One of the main reasons why companies list on the stock market is to raise money. Initially companies do this by selling shares in their business.

Once a company has a listing, it can also raise money in the future by issuing more shares.

Companies do this through rights issues. Rights issues can lead to discounted offerings.

Read on to find out exactly what this means for you as a shareholder…

How companies raise money on the stock market

Once a company has a listing on the stock market, it makes it much easier for it to raise funds. It does this by issuing new shares.

One of the most common ways a company issues new shares is through a rights issue. Shareholders who already own shares in the company receive the right to buy new shares in proportion to their existing shareholding.

For example, Mark is a shareholder in Company ABC. If Mark received a two-for-one rights issue from Company ABC, he has the right to buy two new shares for each share he already owns.

Shareholders don’t have to buy these extra shares. They may not want to or don’t have the funds available to buy more shares. But these rights still have a value.

So a shareholder can decide to sell all or some of his rights. This is selling the rights ‘nil paid’ because the shareholder hasn’t paid anything for them.
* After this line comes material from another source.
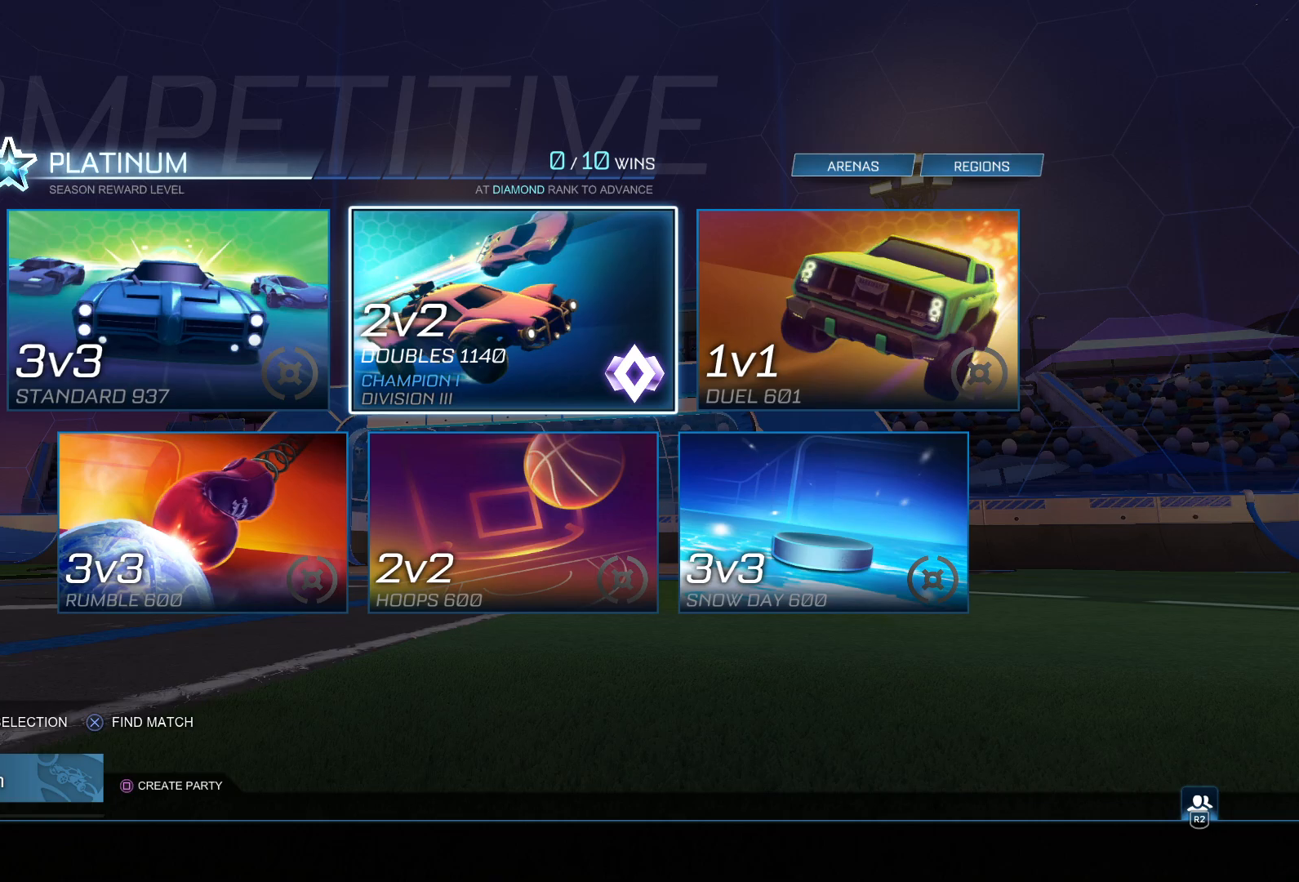
{"buttons": [], "left_stick": "center", "right_stick": "center", "events": [[317, "CROSS", "down"], [383, "CROSS", "up"]]}
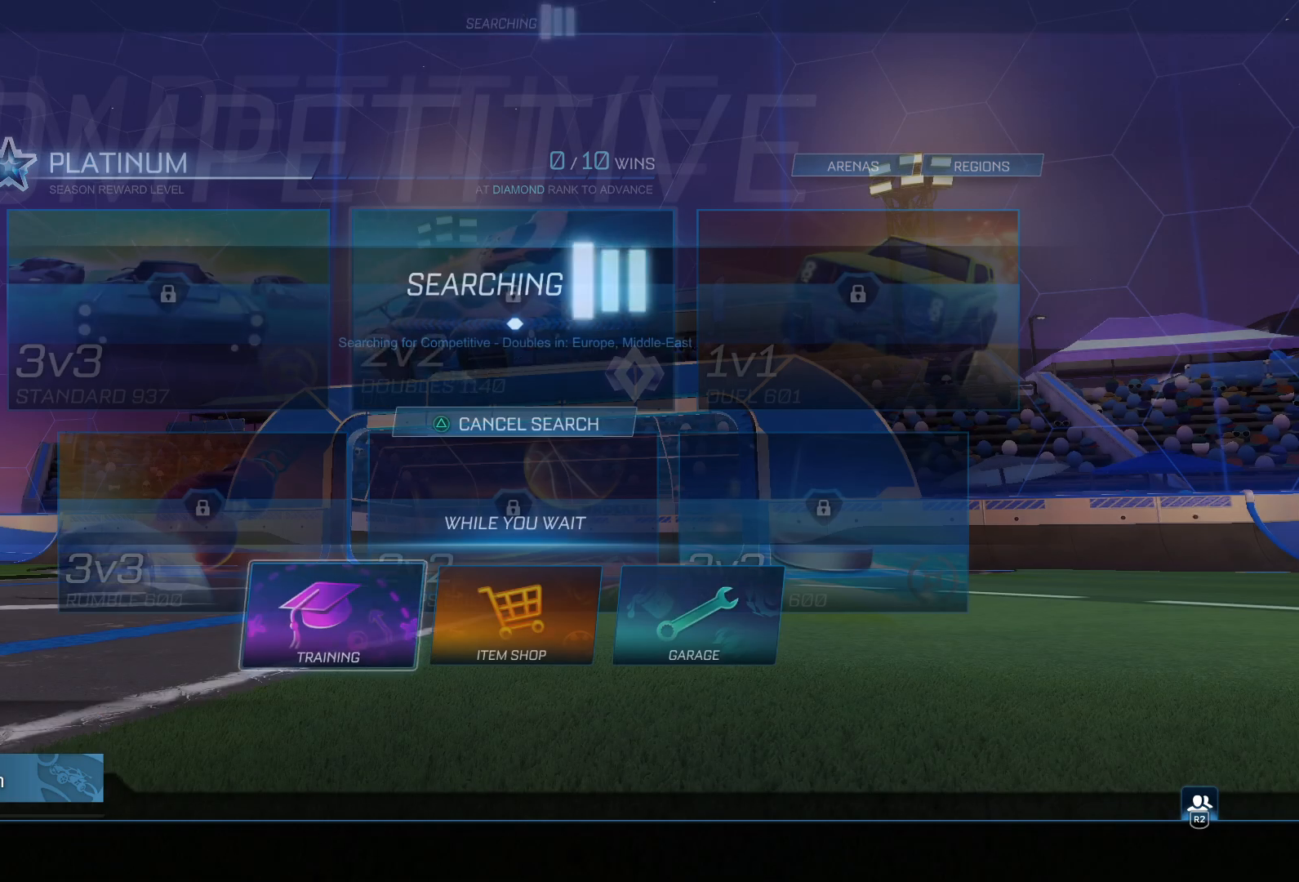
{"buttons": [], "left_stick": "center", "right_stick": "center", "events": []}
Where discounted offerings come into rights issues

The price of rights is usually at a discount to the current share price. This lower price is in a bid to encourage shareholders to take up their rights.

The discount usually depends on how difficult it is for a company to raise money.

If the discount was large, or deeply discounted, it suggests the company is in need of new funds to pay off debt and is struggling for cash.

If the discount is small, it suggests the company is in good financial health with a strong balance sheet. It may be raising funds for an acquisition.

So there you have it. The ins and outs of rights issues and discounted offerings.